• Records from a data collection:
----------------

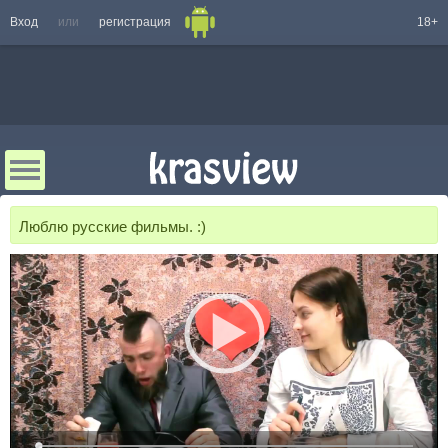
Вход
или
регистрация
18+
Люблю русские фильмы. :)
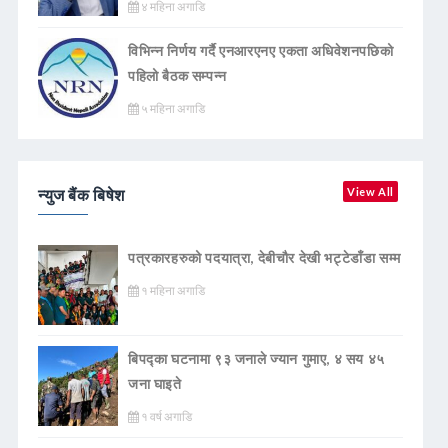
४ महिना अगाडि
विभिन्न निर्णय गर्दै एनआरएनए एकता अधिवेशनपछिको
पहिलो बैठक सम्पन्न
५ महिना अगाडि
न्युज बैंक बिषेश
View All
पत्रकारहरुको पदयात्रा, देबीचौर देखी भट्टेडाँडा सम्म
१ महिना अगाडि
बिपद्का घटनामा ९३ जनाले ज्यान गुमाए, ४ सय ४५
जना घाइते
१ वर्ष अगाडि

----------------

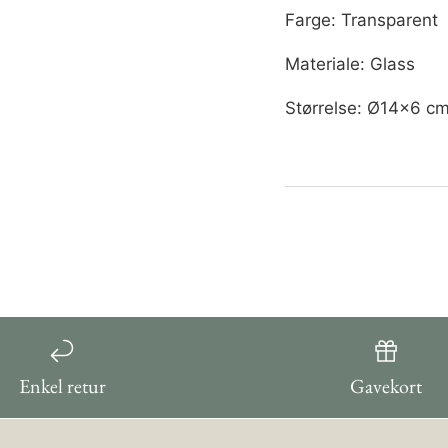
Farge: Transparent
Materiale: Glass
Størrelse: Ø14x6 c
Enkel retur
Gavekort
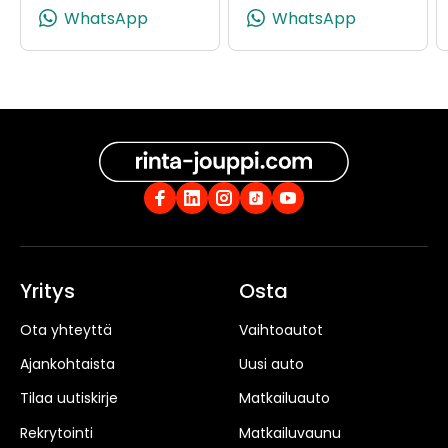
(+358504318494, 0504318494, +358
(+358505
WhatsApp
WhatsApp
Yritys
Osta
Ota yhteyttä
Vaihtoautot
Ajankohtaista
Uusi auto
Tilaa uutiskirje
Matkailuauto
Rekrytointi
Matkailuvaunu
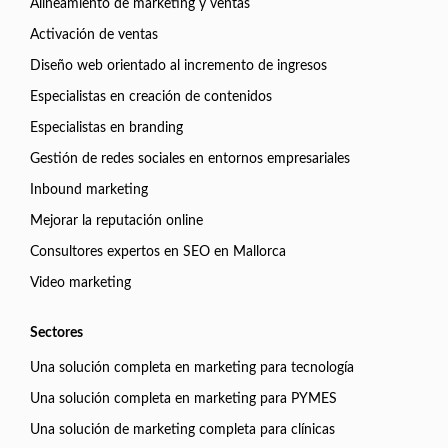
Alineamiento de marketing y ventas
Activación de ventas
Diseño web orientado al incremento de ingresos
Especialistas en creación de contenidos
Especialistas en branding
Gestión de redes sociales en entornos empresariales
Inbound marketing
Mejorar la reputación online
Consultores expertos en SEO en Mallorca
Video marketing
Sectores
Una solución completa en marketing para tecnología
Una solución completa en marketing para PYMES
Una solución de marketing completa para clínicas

----------------

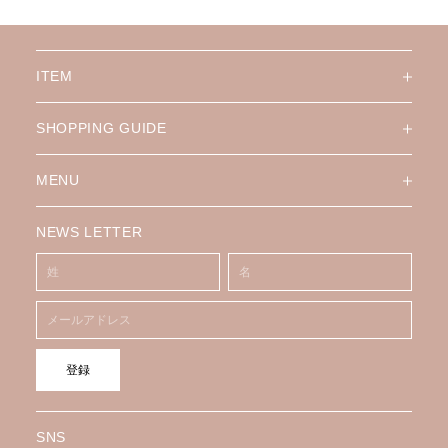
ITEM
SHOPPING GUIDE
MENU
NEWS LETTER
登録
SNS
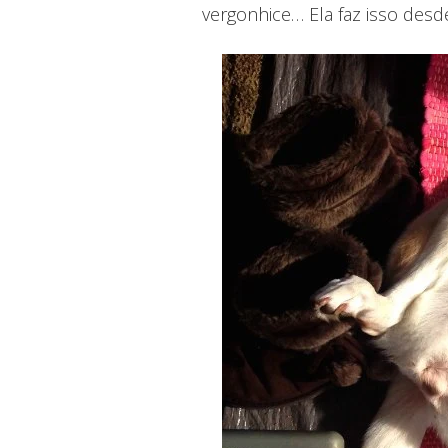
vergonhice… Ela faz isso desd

----------------

• Required work: From the entries above, copy out the lines starting at the one that contains "४ महिना अगाडि" and ending at the one that contains "१ वर्ष अगाडि", both included, reproducing each line unchanged.

• Task response:
४ महिना अगाडि
विभिन्न निर्णय गर्दै एनआरएनए एकता अधिवेशनपछिको
पहिलो बैठक सम्पन्न
५ महिना अगाडि
न्युज बैंक बिषेश
View All
पत्रकारहरुको पदयात्रा, देबीचौर देखी भट्टेडाँडा सम्म
१ महिना अगाडि
बिपद्का घटनामा ९३ जनाले ज्यान गुमाए, ४ सय ४५
जना घाइते
१ वर्ष अगाडि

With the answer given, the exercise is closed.